[Exercise goal] Lay out every line of the items below as a numbered list, skipping any blank lines, and leave the pictures out.

# # # # #

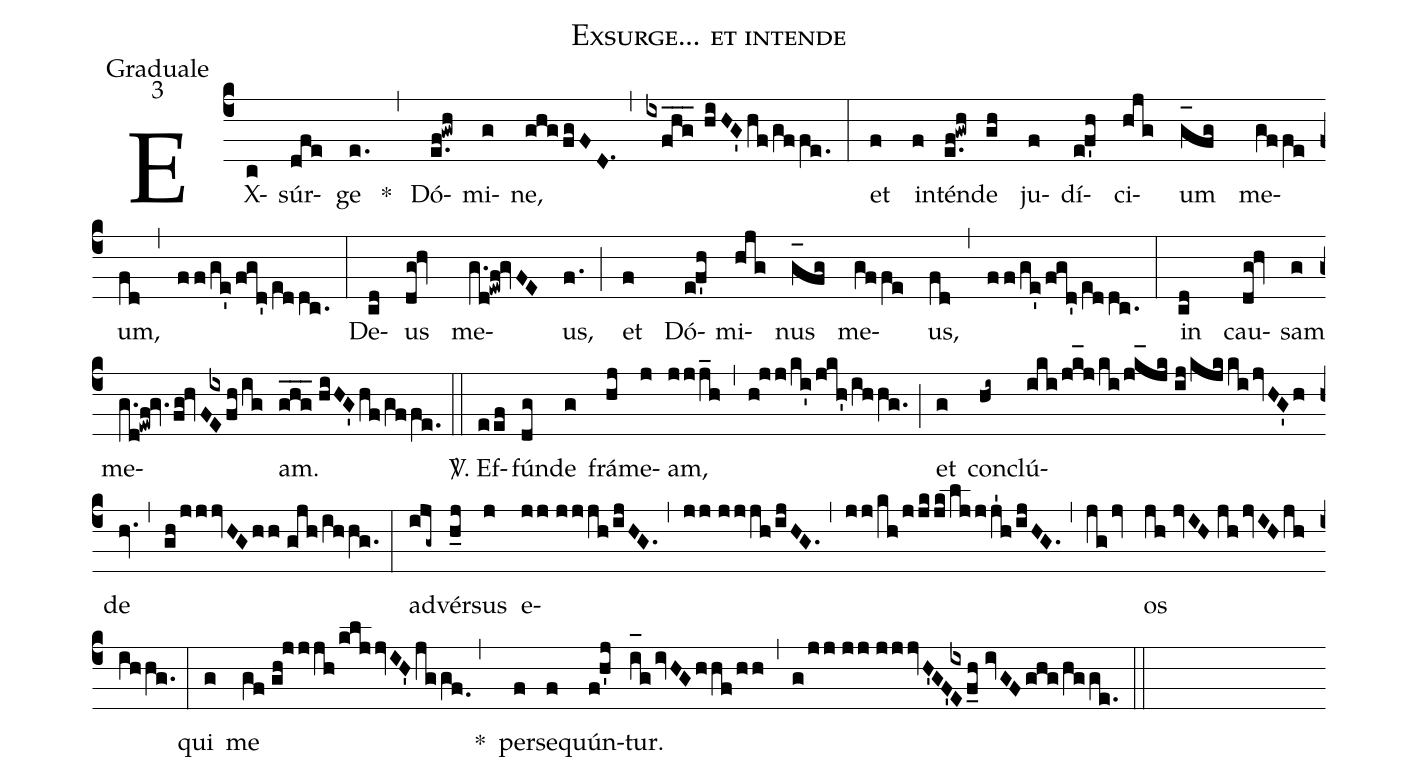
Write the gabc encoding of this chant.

name:Exsurge... et intende;
office-part:Graduale;
mode:3;
%%
(c4) EX(c)súr(dfe)ge(e.) *(,) Dó(e.f!gwh)mi(g)ne,(ghgfgFD.1) (,) (ixfhg___//hiHG'hf/gffe.) (:) et(f) in(f)tén(e.f!gwh)de(gh) ju(f)dí(ef'h)ci(hjg)um(g_[oh:h]fg) me(gffe)um,(fd) (,) (ff/ge'/fgd'/e[ll:1]ddc.) (:) De(cd)us(dg!hv) me(g.d!ewf!gvFE)us,(f.) (;) et(f) Dó(ef'h)mi(hjg)nus(g_[oh:h]fg) me(gffe)us,(fd) (,) (ff/ge'/fgd'/e[ll:1]ddc.) (:) in(cd) cau(dg!hv)sam(g) <nlba>me(g.d!ewf!gv.fg!hvF0/[-0.5]{ix}E0fh/ig)am.</nlba>(ghg___//hiHG'hf/gffe.) (::) <sp>V/</sp>. Ef(eef)fún(dg)de(g) frá(hj)me(j)am,(jjj_h) (,) (h!jj/ki'/jkh'/ihhg.) (;) et(g) con(hi~)clú(iki/jk_[hl:1]j/ki/jk_[hl:1]jk//ij/kjkkijvHG'h)de(hv.) (,) (gh/jjjvHGhh//gjh/ihhg.) (:) ad(ijg~)vér(h_j)sus(j) e(jj//jjjh/ijHG.)(,)(jj//jjjh/ijHG.)(,)(jj/kh/jjk/jk/ljjj'1h/ijHG.)(,)(jgjv)os(jh//jvIH//jhjvIHjh/ihhg.) (:) qui(g) me(gf//gh!jjjh/kljjvIH'jggf.0) <clear>*(,) per(f)se(f)quún(f!h'j)tur.(i_[oh:h]givHGhhf/hh) (,) (g/jj//jj//jjjvH'GF'/[-0.5]{ix}E0f_h//ivGFghg/hgge.) (::)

# # # # #

[The result]
1. Write the gabc encoding of this chant.
2. name:Exsurge... et intende;
3. office-part:Graduale;
4. mode:3;
5. %%
6. (c4) EX(c)súr(dfe)ge(e.) *(,) Dó(e.f!gwh)mi(g)ne,(ghgfgFD.1) (,) (ixfhg___//hiHG'hf/gffe.) (:) et(f) in(f)tén(e.f!gwh)de(gh) ju(f)dí(ef'h)ci(hjg)um(g_[oh:h]fg) me(gffe)um,(fd) (,) (ff/ge'/fgd'/e[ll:1]ddc.) (:) De(cd)us(dg!hv) me(g.d!ewf!gvFE)us,(f.) (;) et(f) Dó(ef'h)mi(hjg)nus(g_[oh:h]fg) me(gffe)us,(fd) (,) (ff/ge'/fgd'/e[ll:1]ddc.) (:) in(cd) cau(dg!hv)sam(g) <nlba>me(g.d!ewf!gv.fg!hvF0/[-0.5]{ix}E0fh/ig)am.</nlba>(ghg___//hiHG'hf/gffe.) (::) <sp>V/</sp>. Ef(eef)fún(dg)de(g) frá(hj)me(j)am,(jjj_h) (,) (h!jj/ki'/jkh'/ihhg.) (;) et(g) con(hi~)clú(iki/jk_[hl:1]j/ki/jk_[hl:1]jk//ij/kjkkijvHG'h)de(hv.) (,) (gh/jjjvHGhh//gjh/ihhg.) (:) ad(ijg~)vér(h_j)sus(j) e(jj//jjjh/ijHG.)(,)(jj//jjjh/ijHG.)(,)(jj/kh/jjk/jk/ljjj'1h/ijHG.)(,)(jgjv)os(jh//jvIH//jhjvIHjh/ihhg.) (:) qui(g) me(gf//gh!jjjh/kljjvIH'jggf.0) <clear>*(,) per(f)se(f)quún(f!h'j)tur.(i_[oh:h]givHGhhf/hh) (,) (g/jj//jj//jjjvH'GF'/[-0.5]{ix}E0f_h//ivGFghg/hgge.) (::)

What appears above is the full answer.